I asked all of you here about self-care, and in the comments there ensued a conversation about putting on make up as some sort of war mask, a face to present to the world, to hide behind. Something to make yourself look presentable, functional. Sane?
Within days of that conversation, our very own Bon found herself at the center of a large and swirling shitstorm. See, Bon wrote a letter. A very reasonable and articulate letter to the hospital where Finn was born and where he died only hours later. She asked them to temper the looky at these incredible survivors here, don't you just admire their spunk, pluck, and tenaciousness tone of their fundraising literature when such literature is sent to bereaved families. (Can I get an Amen? And thank you.)
So what do you suppose happened when CBC picked up the story? If you said that the tone of the article (now toned well the hell down following pushback) made Bon out to be a fragile and possibly ranty woman on the lookout for perceived injustices to stomp her feet at, and that a bunch of readers piled on with comments to the same effect, suggesting, you know, grief counselling for the poor sad woman, clearly out of her mind with grief, ding-ding-ding you win. Grief counselling. To learn to, you know, manage your grief. To learn to contain it. To stop letting it pollute polite conversation. (To be clear-- I am not knocking grief counselling. I am knocking the people who believe that it graduates fixed people, happy people, completely over their grief, and ready to fully rejoin society, already in progress.)
A somewhat funny thing happened as the comments rolled on. A link to the original letter got posted. People came to stand up for Bon and to push back. And some of the knee-jerkers even clicked over to read the letter. And some even said something to the effect of "oh, well, the letter is reasonable." And aren't we all glad it met with their eventual approval?
And so here's my new hypothesis. I think we try to act like we have it together because we need to be seen as sane. Because in-sane people are easy to dismiss.
She's just insane with grief, can you imagine?
You can pity the insane and walk on by. It's totally allowed. You can even judge them. They are the other, not you, not one of the normals. You don't have to try her grief on in your mind. She's clearly lost it, and you would never let yourself fall apart like that. I mean, sad things happen all the time, but it's been months now. You'd think she'd be better by now, you know?
Sane people, on the other hand, need to be taken seriously. We interact with them. We're supposed to listen to what they say. Pay attention.
And so I think that some part of our need to be seen as sane is not about us. Not about our pride being hurt if we are pitied. Not about being infuriated because we are patronized with idiotic advice on how to make it all better. I think that some part of this is about the need to have our children, these little people we are grieving, be seen as profoundly cherished. Grieved by crazy people, they are invisible.
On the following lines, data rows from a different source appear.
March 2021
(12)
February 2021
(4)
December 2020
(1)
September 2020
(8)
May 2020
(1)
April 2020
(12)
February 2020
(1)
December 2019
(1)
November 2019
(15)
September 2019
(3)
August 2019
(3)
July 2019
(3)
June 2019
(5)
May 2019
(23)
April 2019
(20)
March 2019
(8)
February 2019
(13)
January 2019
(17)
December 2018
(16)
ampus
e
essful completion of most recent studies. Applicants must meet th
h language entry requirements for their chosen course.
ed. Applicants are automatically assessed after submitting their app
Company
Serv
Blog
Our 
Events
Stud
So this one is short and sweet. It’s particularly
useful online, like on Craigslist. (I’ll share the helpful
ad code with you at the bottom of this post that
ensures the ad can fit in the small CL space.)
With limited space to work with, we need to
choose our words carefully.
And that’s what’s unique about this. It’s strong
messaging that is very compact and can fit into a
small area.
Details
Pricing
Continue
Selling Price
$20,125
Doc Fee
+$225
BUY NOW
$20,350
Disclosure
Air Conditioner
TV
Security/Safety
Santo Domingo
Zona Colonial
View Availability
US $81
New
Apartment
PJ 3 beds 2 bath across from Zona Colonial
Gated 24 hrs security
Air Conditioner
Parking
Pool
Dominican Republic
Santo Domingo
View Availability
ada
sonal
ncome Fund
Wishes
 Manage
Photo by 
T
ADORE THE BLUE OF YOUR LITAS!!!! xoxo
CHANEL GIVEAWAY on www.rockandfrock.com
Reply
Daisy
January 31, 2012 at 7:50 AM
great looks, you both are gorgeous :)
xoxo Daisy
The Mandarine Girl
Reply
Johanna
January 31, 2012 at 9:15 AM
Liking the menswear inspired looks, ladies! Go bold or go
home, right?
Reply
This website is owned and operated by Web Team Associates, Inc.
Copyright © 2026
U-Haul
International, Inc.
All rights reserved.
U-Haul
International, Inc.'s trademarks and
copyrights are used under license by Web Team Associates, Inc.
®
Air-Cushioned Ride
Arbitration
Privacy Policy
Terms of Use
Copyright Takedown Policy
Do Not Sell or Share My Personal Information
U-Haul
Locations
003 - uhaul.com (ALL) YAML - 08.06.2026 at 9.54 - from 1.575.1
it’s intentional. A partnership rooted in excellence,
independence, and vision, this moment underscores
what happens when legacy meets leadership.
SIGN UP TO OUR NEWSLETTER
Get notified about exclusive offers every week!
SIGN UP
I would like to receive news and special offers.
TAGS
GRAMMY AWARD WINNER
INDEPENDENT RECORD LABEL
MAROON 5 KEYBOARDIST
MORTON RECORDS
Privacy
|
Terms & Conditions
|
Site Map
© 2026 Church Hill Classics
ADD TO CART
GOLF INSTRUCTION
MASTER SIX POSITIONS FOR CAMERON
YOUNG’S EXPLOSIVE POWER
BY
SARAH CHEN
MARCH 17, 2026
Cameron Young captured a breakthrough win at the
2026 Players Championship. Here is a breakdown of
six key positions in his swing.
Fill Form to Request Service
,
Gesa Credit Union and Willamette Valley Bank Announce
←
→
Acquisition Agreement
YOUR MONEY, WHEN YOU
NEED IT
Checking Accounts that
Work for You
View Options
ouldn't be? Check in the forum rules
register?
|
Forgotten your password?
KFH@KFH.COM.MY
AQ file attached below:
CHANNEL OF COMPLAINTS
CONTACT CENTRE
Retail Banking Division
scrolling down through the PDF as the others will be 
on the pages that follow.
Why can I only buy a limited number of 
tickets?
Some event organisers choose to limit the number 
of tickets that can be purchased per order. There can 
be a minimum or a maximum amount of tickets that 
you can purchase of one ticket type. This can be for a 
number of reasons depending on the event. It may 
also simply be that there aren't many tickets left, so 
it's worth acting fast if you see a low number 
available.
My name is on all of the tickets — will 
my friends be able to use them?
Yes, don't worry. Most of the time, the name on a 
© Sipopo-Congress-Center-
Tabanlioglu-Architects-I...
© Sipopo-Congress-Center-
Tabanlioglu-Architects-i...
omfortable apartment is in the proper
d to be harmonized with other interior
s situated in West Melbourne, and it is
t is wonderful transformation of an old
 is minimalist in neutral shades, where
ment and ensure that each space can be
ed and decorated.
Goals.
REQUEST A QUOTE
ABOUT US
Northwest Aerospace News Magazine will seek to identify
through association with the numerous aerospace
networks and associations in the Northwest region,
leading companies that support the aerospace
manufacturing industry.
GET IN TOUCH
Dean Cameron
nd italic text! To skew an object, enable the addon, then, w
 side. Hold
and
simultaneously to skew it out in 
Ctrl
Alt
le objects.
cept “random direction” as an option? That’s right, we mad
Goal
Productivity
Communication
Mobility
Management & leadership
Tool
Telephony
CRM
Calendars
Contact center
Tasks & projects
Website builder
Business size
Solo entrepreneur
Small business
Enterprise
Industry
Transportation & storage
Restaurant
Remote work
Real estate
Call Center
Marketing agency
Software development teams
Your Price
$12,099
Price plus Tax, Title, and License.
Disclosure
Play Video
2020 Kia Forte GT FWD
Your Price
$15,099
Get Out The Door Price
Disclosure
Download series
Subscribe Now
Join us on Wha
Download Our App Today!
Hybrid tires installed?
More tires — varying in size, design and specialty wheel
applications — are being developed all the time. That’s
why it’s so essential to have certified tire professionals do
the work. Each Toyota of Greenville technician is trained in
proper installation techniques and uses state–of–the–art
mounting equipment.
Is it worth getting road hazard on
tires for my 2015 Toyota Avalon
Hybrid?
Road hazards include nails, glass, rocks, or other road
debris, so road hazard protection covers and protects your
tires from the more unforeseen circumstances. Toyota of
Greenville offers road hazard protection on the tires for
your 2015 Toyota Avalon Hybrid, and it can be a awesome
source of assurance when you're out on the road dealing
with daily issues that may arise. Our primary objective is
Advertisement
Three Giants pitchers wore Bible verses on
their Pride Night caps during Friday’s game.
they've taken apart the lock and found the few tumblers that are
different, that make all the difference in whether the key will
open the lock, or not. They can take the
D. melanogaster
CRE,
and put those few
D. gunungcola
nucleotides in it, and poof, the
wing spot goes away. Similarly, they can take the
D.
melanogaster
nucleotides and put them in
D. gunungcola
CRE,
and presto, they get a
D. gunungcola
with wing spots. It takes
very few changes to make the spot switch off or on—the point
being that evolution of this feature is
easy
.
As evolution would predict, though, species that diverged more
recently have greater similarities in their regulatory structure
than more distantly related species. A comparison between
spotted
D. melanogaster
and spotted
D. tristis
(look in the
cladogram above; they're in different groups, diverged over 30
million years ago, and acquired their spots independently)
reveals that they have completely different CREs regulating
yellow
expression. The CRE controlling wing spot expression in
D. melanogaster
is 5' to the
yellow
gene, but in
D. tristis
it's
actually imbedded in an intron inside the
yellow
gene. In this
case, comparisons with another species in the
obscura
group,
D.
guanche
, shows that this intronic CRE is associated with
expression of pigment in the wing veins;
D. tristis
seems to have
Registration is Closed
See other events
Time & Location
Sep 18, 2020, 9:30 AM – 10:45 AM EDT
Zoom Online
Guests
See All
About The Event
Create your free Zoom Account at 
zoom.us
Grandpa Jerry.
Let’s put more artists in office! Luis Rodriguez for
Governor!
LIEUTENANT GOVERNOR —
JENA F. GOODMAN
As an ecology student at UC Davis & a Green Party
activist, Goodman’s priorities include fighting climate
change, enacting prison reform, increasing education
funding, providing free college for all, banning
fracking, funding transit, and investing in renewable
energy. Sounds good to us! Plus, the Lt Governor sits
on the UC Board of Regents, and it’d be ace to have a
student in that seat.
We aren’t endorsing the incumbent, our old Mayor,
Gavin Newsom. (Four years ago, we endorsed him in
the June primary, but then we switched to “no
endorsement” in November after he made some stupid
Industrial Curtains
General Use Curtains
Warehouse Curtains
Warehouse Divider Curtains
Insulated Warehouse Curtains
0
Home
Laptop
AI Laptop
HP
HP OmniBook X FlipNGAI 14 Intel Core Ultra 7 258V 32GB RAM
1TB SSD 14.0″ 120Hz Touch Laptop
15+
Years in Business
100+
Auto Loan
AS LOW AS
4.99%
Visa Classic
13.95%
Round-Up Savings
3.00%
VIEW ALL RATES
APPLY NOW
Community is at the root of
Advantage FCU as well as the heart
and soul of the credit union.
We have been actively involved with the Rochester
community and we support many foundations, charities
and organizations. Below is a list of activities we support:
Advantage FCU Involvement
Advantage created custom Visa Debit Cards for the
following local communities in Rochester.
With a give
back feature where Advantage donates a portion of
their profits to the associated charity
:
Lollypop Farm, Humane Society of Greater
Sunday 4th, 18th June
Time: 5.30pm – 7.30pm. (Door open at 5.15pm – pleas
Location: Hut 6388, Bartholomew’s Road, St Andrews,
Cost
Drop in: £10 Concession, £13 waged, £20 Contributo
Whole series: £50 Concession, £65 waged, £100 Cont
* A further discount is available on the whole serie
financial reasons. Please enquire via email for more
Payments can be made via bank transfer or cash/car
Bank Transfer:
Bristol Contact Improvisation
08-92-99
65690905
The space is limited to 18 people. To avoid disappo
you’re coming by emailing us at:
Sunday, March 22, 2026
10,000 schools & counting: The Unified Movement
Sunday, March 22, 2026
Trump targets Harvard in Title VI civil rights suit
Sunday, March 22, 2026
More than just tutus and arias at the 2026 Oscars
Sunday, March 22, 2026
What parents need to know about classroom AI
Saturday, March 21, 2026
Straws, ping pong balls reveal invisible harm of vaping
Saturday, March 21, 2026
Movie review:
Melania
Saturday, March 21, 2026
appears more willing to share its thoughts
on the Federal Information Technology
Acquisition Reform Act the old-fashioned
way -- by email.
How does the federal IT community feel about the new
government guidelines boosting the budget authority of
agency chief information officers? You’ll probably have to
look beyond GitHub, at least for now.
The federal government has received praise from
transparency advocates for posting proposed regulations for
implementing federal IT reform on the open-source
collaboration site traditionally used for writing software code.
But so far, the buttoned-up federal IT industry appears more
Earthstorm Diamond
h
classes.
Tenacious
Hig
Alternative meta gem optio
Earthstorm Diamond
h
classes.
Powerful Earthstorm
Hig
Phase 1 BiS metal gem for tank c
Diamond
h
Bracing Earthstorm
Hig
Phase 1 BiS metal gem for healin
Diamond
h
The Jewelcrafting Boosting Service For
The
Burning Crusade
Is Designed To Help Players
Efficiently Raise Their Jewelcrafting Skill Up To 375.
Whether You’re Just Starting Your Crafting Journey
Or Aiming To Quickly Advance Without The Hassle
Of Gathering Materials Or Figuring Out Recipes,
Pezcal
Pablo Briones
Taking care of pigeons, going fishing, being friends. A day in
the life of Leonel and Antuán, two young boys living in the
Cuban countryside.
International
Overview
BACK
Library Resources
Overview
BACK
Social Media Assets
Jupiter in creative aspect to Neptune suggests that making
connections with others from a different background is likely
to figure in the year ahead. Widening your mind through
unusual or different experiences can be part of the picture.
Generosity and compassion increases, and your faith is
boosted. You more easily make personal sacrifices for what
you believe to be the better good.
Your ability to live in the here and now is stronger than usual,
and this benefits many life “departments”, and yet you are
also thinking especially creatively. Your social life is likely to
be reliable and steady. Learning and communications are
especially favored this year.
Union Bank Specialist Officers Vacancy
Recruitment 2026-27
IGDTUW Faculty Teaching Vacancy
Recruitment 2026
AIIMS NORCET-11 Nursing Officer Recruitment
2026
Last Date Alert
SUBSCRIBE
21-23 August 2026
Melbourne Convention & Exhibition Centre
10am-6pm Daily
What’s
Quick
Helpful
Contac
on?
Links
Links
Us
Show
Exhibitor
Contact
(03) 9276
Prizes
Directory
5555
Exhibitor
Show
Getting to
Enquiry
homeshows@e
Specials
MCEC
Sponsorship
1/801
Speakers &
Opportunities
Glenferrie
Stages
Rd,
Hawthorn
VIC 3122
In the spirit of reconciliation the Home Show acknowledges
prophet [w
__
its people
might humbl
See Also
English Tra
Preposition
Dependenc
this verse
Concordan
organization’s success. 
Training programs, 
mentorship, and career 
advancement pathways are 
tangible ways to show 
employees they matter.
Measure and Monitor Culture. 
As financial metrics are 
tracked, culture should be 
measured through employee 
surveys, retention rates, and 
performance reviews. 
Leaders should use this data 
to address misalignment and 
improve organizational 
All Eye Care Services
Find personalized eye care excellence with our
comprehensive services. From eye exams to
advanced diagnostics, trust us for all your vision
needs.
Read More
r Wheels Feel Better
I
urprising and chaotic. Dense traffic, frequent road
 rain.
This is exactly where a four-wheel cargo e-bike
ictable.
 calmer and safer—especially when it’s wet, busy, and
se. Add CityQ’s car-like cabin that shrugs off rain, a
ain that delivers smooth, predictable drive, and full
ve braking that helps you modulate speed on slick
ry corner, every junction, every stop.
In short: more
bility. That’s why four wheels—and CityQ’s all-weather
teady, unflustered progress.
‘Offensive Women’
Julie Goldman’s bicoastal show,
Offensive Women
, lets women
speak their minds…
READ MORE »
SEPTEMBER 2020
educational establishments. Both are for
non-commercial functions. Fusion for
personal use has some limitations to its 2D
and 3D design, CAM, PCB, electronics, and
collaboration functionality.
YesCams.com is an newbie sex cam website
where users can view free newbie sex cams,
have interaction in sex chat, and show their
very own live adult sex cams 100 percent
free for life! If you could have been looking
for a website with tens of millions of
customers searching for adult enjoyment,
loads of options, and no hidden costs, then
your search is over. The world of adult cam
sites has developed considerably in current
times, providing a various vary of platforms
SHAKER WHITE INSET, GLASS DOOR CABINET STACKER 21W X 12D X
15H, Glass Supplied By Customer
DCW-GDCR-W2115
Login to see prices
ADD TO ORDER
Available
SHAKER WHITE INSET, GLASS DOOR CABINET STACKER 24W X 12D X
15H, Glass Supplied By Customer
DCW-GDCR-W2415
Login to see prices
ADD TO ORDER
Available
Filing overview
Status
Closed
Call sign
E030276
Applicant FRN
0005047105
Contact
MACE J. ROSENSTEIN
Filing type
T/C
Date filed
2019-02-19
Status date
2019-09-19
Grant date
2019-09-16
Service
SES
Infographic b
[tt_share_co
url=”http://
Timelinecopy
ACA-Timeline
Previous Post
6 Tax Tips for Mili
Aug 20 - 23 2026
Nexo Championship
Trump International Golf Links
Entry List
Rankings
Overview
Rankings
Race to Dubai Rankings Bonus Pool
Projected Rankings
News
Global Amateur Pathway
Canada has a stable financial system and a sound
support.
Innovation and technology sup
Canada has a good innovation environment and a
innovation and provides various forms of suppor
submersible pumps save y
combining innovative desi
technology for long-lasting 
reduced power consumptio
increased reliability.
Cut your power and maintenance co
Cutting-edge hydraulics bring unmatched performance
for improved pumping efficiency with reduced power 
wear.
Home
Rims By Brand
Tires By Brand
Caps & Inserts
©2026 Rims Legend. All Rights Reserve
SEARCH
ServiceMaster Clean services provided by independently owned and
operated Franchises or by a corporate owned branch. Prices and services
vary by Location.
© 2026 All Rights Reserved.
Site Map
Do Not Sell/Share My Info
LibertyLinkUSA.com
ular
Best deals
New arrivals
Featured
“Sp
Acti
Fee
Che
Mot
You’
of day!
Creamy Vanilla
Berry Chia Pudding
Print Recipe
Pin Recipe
Grieved by articulate sane people who are still hurting, they are suddenly important. Worthy.
I think we hold it together so that when we choose to talk about it, we are not dismissed. I think one of the things we most want others to understand is that our grief is not an overreaction, that our love for the person who died warrants the grief, that it's messy as all get out, but that the mess too is normal. Not an overreaction. Not an overreaction. NOT an overreaction.
Tash once found a sentence in her medical records: "the parents have been grieving appropriately." Yeah, I see your eyebrow. Mine did that too. So glad the white coats approve, right? But as much as it stings delivered like that, as a judgement, even if a positive judgement, I think I might want that on a t-shirt-- I am grieving appropriately. Now shut up, stop judging, and listen.
What about you? How much of your grief do you let others see? And what happens when you do?